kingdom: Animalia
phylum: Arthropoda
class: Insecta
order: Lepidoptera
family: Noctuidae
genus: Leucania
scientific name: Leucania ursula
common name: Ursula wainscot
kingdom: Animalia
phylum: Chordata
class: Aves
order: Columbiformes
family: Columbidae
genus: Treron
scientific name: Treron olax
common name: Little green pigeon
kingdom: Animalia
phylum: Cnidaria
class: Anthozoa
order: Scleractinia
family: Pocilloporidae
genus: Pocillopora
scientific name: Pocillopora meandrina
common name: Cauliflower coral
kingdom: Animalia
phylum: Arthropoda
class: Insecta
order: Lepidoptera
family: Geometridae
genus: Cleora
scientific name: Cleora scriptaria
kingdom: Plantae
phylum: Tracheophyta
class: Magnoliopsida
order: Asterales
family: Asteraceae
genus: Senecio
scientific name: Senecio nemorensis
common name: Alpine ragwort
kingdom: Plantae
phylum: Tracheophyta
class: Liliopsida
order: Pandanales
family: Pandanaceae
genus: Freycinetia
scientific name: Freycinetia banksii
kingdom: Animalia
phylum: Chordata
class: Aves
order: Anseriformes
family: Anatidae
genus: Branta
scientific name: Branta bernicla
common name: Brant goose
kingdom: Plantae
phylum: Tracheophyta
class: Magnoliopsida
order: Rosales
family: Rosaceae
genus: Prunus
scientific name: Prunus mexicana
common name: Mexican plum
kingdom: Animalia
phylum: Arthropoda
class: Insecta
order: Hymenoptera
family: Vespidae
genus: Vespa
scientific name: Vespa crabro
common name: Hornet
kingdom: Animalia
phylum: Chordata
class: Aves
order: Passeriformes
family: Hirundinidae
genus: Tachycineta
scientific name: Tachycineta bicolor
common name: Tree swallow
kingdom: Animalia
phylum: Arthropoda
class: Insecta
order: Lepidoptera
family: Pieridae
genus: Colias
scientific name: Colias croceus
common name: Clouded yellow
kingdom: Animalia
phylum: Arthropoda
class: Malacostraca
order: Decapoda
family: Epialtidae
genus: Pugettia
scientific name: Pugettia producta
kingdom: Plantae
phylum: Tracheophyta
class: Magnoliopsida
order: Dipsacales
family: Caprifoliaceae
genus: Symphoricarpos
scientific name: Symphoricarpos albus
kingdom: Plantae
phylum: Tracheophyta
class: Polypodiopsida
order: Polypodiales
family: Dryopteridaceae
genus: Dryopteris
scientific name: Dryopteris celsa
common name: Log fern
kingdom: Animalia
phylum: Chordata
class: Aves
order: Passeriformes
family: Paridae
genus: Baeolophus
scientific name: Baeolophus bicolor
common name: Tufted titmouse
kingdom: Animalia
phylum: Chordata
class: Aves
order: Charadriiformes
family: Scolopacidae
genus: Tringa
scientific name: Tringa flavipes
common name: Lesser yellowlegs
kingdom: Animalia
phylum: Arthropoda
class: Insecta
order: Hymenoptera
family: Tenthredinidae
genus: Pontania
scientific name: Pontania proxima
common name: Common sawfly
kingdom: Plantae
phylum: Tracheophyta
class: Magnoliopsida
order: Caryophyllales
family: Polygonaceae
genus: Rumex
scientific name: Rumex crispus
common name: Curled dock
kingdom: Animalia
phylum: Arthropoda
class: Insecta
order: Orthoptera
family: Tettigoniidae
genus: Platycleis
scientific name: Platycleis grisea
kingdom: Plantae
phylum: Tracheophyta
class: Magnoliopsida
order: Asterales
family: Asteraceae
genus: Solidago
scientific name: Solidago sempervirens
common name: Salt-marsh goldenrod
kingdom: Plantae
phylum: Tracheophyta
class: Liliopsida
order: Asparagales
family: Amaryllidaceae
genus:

▶ Directions for this task
Could you recast all of the data above as a Markdown table with two columns, Row and Line, giving each non-blank line its own numbered row and leaving out any blank lines?

▶ Correct answer
| Row | Line |
|---|---|
| 1 | kingdom: Animalia |
| 2 | phylum: Arthropoda |
| 3 | class: Insecta |
| 4 | order: Lepidoptera |
| 5 | family: Noctuidae |
| 6 | genus: Leucania |
| 7 | scientific name: Leucania ursula |
| 8 | common name: Ursula wainscot |
| 9 | kingdom: Animalia |
| 10 | phylum: Chordata |
| 11 | class: Aves |
| 12 | order: Columbiformes |
| 13 | family: Columbidae |
| 14 | genus: Treron |
| 15 | scientific name: Treron olax |
| 16 | common name: Little green pigeon |
| 17 | kingdom: Animalia |
| 18 | phylum: Cnidaria |
| 19 | class: Anthozoa |
| 20 | order: Scleractinia |
| 21 | family: Pocilloporidae |
| 22 | genus: Pocillopora |
| 23 | scientific name: Pocillopora meandrina |
| 24 | common name: Cauliflower coral |
| 25 | kingdom: Animalia |
| 26 | phylum: Arthropoda |
| 27 | class: Insecta |
| 28 | order: Lepidoptera |
| 29 | family: Geometridae |
| 30 | genus: Cleora |
| 31 | scientific name: Cleora scriptaria |
| 32 | kingdom: Plantae |
| 33 | phylum: Tracheophyta |
| 34 | class: Magnoliopsida |
| 35 | order: Asterales |
| 36 | family: Asteraceae |
| 37 | genus: Senecio |
| 38 | scientific name: Senecio nemorensis |
| 39 | common name: Alpine ragwort |
| 40 | kingdom: Plantae |
| 41 | phylum: Tracheophyta |
| 42 | class: Liliopsida |
| 43 | order: Pandanales |
| 44 | family: Pandanaceae |
| 45 | genus: Freycinetia |
| 46 | scientific name: Freycinetia banksii |
| 47 | kingdom: Animalia |
| 48 | phylum: Chordata |
| 49 | class: Aves |
| 50 | order: Anseriformes |
| 51 | family: Anatidae |
| 52 | genus: Branta |
| 53 | scientific name: Branta bernicla |
| 54 | common name: Brant goose |
| 55 | kingdom: Plantae |
| 56 | phylum: Tracheophyta |
| 57 | class: Magnoliopsida |
| 58 | order: Rosales |
| 59 | family: Rosaceae |
| 60 | genus: Prunus |
| 61 | scientific name: Prunus mexicana |
| 62 | common name: Mexican plum |
| 63 | kingdom: Animalia |
| 64 | phylum: Arthropoda |
| 65 | class: Insecta |
| 66 | order: Hymenoptera |
| 67 | family: Vespidae |
| 68 | genus: Vespa |
| 69 | scientific name: Vespa crabro |
| 70 | common name: Hornet |
| 71 | kingdom: Animalia |
| 72 | phylum: Chordata |
| 73 | class: Aves |
| 74 | order: Passeriformes |
| 75 | family: Hirundinidae |
| 76 | genus: Tachycineta |
| 77 | scientific name: Tachycineta bicolor |
| 78 | common name: Tree swallow |
| 79 | kingdom: Animalia |
| 80 | phylum: Arthropoda |
| 81 | class: Insecta |
| 82 | order: Lepidoptera |
| 83 | family: Pieridae |
| 84 | genus: Colias |
| 85 | scientific name: Colias croceus |
| 86 | common name: Clouded yellow |
| 87 | kingdom: Animalia |
| 88 | phylum: Arthropoda |
| 89 | class: Malacostraca |
| 90 | order: Decapoda |
| 91 | family: Epialtidae |
| 92 | genus: Pugettia |
| 93 | scientific name: Pugettia producta |
| 94 | kingdom: Plantae |
| 95 | phylum: Tracheophyta |
| 96 | class: Magnoliopsida |
| 97 | order: Dipsacales |
| 98 | family: Caprifoliaceae |
| 99 | genus: Symphoricarpos |
| 100 | scientific name: Symphoricarpos albus |
| 101 | kingdom: Plantae |
| 102 | phylum: Tracheophyta |
| 103 | class: Polypodiopsida |
| 104 | order: Polypodiales |
| 105 | family: Dryopteridaceae |
| 106 | genus: Dryopteris |
| 107 | scientific name: Dryopteris celsa |
| 108 | common name: Log fern |
| 109 | kingdom: Animalia |
| 110 | phylum: Chordata |
| 111 | class: Aves |
| 112 | order: Passeriformes |
| 113 | family: Paridae |
| 114 | genus: Baeolophus |
| 115 | scientific name: Baeolophus bicolor |
| 116 | common name: Tufted titmouse |
| 117 | kingdom: Animalia |
| 118 | phylum: Chordata |
| 119 | class: Aves |
| 120 | order: Charadriiformes |
| 121 | family: Scolopacidae |
| 122 | genus: Tringa |
| 123 | scientific name: Tringa flavipes |
| 124 | common name: Lesser yellowlegs |
| 125 | kingdom: Animalia |
| 126 | phylum: Arthropoda |
| 127 | class: Insecta |
| 128 | order: Hymenoptera |
| 129 | family: Tenthredinidae |
| 130 | genus: Pontania |
| 131 | scientific name: Pontania proxima |
| 132 | common name: Common sawfly |
| 133 | kingdom: Plantae |
| 134 | phylum: Tracheophyta |
| 135 | class: Magnoliopsida |
| 136 | order: Caryophyllales |
| 137 | family: Polygonaceae |
| 138 | genus: Rumex |
| 139 | scientific name: Rumex crispus |
| 140 | common name: Curled dock |
| 141 | kingdom: Animalia |
| 142 | phylum: Arthropoda |
| 143 | class: Insecta |
| 144 | order: Orthoptera |
| 145 | family: Tettigoniidae |
| 146 | genus: Platycleis |
| 147 | scientific name: Platycleis grisea |
| 148 | kingdom: Plantae |
| 149 | phylum: Tracheophyta |
| 150 | class: Magnoliopsida |
| 151 | order: Asterales |
| 152 | family: Asteraceae |
| 153 | genus: Solidago |
| 154 | scientific name: Solidago sempervirens |
| 155 | common name: Salt-marsh goldenrod |
| 156 | kingdom: Plantae |
| 157 | phylum: Tracheophyta |
| 158 | class: Liliopsida |
| 159 | order: Asparagales |
| 160 | family: Amaryllidaceae |
| 161 | genus: |